Exercise instructions:
Return every line of the records below that contains the string "track". Case counts, so match only that exact capitalization.
━━ Exercise input ━━
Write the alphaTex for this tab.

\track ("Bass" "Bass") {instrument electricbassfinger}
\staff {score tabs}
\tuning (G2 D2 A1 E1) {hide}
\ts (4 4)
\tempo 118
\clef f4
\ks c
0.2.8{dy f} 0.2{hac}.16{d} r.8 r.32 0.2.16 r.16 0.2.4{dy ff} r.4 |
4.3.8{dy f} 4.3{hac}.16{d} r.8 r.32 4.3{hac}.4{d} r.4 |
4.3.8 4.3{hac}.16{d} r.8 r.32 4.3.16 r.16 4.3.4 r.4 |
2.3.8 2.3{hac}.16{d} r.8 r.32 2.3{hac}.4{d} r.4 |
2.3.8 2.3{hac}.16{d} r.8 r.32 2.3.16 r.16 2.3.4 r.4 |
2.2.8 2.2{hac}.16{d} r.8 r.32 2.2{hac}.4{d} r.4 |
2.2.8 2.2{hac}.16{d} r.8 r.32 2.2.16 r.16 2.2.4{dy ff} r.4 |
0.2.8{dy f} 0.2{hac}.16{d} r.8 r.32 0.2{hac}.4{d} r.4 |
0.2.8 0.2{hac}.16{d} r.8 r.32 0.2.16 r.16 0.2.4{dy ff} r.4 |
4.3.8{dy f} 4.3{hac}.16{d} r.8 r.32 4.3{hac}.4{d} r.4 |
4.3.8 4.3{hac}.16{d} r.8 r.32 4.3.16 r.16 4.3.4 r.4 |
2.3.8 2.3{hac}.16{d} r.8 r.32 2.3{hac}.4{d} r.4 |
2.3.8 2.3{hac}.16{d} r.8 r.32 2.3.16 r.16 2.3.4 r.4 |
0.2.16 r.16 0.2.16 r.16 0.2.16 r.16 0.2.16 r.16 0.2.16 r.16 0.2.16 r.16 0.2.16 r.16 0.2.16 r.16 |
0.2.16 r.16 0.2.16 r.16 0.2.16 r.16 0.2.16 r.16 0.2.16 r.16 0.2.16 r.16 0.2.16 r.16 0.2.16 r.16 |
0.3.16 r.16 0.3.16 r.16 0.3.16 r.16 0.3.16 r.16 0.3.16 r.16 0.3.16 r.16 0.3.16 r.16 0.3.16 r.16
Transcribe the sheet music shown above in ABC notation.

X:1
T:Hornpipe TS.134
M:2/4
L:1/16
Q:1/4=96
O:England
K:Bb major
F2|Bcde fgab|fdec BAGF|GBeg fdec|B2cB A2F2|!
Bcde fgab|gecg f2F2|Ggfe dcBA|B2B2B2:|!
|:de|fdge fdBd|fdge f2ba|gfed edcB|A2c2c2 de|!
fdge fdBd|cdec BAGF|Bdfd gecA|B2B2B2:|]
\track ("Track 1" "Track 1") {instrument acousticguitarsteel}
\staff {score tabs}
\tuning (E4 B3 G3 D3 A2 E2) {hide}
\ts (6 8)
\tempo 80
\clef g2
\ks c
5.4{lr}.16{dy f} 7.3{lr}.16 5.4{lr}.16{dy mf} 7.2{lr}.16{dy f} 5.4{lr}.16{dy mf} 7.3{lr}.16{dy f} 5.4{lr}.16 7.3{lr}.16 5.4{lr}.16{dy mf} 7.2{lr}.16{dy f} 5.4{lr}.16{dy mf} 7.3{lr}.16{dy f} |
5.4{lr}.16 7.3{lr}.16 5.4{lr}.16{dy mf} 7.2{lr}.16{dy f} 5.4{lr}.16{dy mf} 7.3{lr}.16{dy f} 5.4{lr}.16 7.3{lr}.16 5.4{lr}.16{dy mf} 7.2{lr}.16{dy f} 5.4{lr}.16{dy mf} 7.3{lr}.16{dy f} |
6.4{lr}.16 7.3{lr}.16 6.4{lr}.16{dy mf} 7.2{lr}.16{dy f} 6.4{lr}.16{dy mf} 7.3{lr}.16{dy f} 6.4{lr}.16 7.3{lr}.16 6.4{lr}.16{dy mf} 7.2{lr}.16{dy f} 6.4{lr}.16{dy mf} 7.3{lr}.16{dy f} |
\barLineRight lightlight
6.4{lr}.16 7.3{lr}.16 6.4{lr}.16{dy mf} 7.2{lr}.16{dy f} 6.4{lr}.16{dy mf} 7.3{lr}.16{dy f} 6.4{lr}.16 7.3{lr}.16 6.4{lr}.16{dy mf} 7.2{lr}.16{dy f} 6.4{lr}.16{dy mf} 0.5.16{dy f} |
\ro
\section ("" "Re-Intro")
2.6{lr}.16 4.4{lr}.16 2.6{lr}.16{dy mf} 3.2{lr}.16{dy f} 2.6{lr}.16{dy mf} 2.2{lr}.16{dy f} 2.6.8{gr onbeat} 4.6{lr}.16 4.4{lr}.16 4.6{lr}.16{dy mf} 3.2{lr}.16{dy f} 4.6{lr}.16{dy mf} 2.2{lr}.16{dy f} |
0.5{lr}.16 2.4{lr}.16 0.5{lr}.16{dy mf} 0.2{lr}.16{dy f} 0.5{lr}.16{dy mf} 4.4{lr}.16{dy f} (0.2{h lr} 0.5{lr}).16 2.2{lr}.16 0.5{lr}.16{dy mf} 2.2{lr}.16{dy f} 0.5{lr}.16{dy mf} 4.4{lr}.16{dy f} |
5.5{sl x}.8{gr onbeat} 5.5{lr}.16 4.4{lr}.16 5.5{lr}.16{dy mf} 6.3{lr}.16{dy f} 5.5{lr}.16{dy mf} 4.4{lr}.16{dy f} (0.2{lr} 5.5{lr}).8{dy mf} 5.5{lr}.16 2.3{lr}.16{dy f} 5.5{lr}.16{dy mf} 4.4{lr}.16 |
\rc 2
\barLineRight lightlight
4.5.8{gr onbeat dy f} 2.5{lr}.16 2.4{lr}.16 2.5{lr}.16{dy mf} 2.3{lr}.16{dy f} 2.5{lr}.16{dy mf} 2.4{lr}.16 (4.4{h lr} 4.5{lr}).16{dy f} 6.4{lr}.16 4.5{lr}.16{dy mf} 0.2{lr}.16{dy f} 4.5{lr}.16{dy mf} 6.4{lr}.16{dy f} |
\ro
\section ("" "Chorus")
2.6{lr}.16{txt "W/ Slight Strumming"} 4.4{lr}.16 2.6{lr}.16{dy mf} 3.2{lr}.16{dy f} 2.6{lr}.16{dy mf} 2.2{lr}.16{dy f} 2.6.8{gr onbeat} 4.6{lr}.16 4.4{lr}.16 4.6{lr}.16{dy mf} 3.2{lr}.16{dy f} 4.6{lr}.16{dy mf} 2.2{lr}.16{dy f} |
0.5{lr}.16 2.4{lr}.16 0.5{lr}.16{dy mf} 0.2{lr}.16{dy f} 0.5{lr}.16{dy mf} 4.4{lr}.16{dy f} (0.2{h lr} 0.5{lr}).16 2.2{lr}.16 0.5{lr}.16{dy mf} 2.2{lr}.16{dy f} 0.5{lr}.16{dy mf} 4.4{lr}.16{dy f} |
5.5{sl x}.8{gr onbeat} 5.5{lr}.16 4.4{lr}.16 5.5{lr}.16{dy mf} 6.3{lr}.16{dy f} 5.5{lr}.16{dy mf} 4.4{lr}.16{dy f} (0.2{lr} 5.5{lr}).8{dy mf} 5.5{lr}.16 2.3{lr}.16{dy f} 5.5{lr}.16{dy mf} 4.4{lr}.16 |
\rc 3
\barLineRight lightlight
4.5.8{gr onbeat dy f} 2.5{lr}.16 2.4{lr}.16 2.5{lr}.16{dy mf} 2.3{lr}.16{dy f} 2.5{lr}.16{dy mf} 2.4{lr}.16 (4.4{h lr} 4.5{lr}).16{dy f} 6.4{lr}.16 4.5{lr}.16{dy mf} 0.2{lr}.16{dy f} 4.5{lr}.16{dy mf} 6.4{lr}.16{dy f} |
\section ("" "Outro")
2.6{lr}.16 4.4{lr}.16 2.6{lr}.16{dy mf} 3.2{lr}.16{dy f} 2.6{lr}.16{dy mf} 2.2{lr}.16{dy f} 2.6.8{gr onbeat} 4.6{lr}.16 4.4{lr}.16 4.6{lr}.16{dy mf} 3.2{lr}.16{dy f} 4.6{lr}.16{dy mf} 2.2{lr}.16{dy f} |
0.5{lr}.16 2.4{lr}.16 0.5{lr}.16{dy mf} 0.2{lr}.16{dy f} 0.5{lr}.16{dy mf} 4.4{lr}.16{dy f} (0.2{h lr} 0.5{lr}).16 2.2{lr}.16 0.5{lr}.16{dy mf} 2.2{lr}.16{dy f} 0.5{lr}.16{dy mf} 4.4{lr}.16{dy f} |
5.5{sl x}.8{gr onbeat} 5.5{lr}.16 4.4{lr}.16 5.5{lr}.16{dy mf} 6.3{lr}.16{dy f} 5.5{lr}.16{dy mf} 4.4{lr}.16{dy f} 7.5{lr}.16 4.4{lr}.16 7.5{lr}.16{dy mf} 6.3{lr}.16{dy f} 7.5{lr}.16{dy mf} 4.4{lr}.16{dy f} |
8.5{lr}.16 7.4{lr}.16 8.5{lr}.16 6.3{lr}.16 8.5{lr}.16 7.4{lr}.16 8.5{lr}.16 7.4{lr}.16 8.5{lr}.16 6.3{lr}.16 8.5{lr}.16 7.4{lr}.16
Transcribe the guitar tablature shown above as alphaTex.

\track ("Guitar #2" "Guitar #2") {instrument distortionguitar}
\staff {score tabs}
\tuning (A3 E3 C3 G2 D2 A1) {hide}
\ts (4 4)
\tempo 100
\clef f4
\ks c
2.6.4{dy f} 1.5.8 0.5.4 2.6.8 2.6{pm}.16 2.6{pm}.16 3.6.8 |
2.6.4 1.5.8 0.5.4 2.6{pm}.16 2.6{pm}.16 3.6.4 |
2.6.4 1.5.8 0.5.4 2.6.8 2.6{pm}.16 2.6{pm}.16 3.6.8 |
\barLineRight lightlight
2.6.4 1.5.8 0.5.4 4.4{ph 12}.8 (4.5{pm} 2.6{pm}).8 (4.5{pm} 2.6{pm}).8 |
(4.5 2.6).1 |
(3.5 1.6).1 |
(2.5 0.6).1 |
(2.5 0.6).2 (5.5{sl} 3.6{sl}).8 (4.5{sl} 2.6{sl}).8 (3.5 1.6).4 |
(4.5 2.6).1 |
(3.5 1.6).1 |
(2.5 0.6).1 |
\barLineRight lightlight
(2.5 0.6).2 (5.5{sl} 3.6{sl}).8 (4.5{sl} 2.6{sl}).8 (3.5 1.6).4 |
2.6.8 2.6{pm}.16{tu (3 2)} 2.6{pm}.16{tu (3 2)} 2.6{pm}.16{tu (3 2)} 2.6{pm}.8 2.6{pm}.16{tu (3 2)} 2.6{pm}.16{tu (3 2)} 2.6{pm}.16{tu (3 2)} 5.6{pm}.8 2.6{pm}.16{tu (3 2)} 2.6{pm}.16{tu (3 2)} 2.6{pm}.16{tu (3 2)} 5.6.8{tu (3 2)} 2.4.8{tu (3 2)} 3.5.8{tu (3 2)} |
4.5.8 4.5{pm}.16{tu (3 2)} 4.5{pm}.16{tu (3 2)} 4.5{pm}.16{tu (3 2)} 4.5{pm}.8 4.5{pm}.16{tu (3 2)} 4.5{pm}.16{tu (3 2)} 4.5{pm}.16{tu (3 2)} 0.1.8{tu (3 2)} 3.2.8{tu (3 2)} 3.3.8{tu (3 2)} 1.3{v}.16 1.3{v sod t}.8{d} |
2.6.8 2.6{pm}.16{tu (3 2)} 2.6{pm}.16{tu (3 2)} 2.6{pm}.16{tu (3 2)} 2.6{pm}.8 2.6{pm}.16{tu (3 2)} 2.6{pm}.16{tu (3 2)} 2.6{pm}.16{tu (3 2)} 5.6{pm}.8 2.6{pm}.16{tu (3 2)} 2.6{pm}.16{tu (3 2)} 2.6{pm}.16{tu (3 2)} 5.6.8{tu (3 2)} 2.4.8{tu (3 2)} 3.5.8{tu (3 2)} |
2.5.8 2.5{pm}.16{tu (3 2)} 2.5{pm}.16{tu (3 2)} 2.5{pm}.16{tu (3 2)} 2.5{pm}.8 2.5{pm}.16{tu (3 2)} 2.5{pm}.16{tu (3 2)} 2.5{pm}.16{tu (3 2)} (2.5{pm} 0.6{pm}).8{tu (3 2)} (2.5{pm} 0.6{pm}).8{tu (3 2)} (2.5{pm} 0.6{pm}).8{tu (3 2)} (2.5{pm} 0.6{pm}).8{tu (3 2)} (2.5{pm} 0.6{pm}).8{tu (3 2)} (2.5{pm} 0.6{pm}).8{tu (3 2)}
━━━
Correct response:
\track ("Bass" "Bass") {instrument electricbassfinger}
\track ("Track 1" "Track 1") {instrument acousticguitarsteel}
\track ("Guitar #2" "Guitar #2") {instrument distortionguitar}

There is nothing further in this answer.